Over the past five years, Thomas Jefferson University and its individual schools have been climbing the various “Best Colleges and Universities” rankings. Those jumps are not an end unto themselves, so much as a benchmark of our ability to communicate the Jefferson “value proposition” effectively to potential students and their families, to employers who are evaluating the resumes of both recent graduates and longstanding alumni, and to leaders of colleges and universities around the country. It is a way to ensure that the world knows that we deliver a high-value education with over 200 academic programs and that our graduates are prepared for the future of work and career-long success as leaders in their professions and their communities.

AI and Computation

Computational science and technologies are having an amazing impact across disciplines, professions, and sectors — and it’s steadily growing. Jefferson has worked to prepare our graduates for a world of “ubiquitous computation,” by enabling them to work with technologies like AI and machine learning and to balance technology’s weakness with human empathy, creativity, and intuition. We are steadily expanding resources to support the use of computation and analysis in education, clinical care, and research. But those are down payments on essential long-term investments.
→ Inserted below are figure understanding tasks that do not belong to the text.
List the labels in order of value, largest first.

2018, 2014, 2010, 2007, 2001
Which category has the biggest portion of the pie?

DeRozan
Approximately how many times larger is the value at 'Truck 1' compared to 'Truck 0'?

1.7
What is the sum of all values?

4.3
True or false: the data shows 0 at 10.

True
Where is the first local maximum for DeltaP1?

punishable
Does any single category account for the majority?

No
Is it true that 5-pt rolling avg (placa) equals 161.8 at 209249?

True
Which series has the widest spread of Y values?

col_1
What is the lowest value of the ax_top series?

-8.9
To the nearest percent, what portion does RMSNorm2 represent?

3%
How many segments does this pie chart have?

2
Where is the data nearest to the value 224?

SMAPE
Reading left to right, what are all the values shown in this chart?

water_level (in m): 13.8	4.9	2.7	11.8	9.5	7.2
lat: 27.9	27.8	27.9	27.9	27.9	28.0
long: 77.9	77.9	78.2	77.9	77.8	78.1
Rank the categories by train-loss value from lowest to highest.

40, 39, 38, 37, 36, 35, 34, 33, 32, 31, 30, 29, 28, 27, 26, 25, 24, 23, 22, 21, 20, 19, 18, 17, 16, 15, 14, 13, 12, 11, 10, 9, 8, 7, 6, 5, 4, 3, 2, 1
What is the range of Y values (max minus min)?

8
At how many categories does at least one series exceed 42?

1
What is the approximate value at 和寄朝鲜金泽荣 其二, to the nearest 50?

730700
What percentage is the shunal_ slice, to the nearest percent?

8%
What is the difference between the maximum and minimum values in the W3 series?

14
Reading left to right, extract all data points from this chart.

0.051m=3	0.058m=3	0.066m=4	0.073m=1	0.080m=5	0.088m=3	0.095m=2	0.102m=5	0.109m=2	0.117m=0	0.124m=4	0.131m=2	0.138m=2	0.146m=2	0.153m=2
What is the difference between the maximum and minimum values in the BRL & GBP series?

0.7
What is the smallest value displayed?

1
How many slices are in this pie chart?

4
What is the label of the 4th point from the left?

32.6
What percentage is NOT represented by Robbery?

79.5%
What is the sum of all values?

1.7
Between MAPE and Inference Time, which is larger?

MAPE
Thus, for example, we anticipate launching academic programs in general computation and data analysis, and will enable students to employ capacities such as “multimodal” large language models, data annotators, and the shaping of generative AI models in real time.

I consider those four initiatives as “jumping off points” for our third century. Here’s my personal vision for what we will ultimately accomplish: Jefferson will elevate the world’s expectation of what a professions-focused university should be, and be the dynamic and robust model for the future of higher education and research.